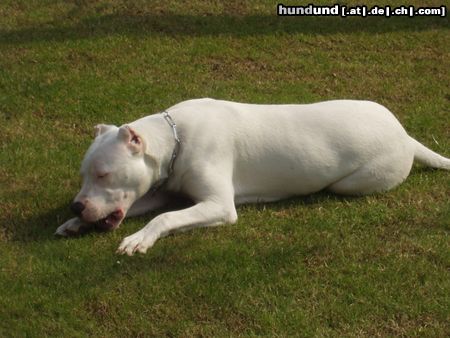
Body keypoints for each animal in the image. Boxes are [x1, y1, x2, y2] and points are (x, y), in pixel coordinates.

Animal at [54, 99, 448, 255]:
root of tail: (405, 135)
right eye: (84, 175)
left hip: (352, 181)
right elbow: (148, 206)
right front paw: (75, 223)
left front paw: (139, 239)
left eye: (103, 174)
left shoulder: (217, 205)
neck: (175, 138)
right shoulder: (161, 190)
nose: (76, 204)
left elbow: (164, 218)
...
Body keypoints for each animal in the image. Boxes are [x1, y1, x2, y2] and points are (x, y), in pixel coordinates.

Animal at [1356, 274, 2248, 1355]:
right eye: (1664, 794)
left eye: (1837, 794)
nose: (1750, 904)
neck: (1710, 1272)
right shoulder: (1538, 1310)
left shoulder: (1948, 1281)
--
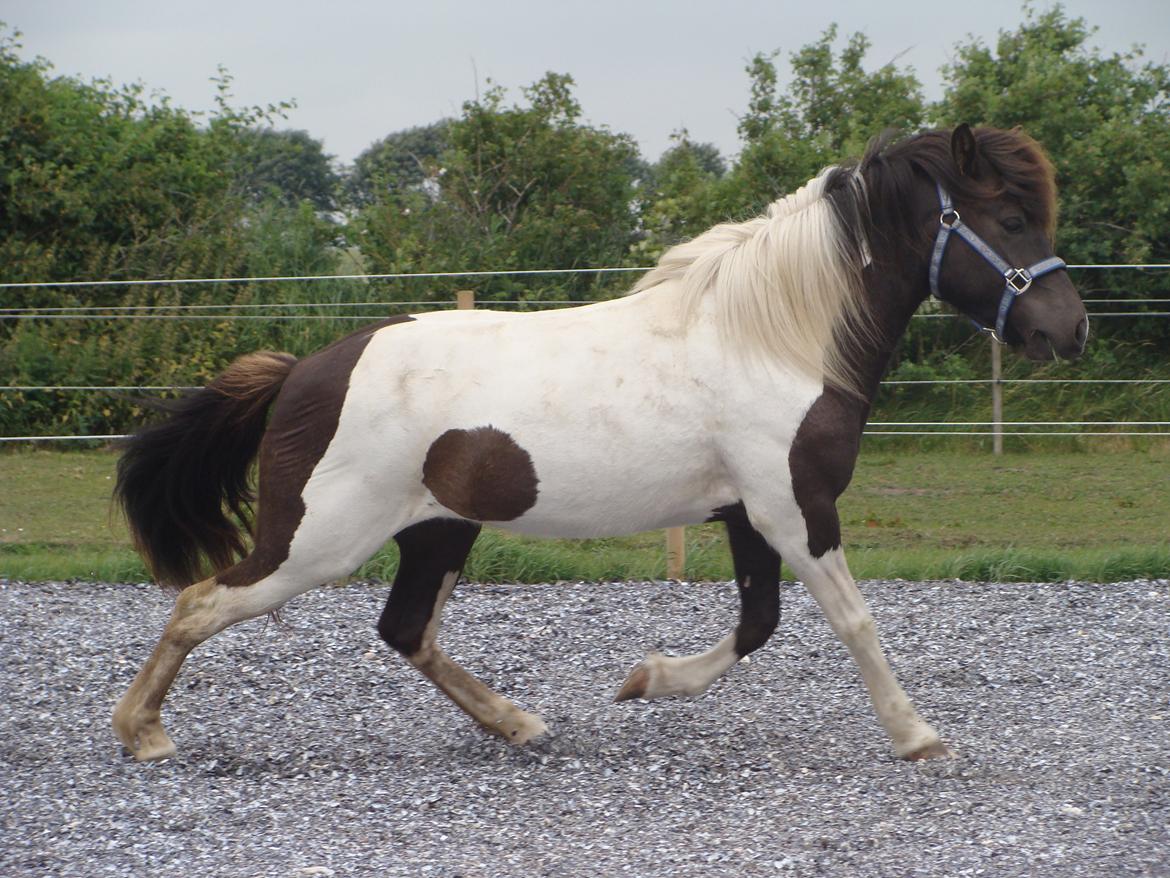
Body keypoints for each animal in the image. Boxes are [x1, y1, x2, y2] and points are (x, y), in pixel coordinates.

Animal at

WHAT NEEDS TO BE DONE ▸
Tally how many lines of the data include the word "shoulder". Write the number and nothing else.

ANSWER TO THE PROBLEM ▸
4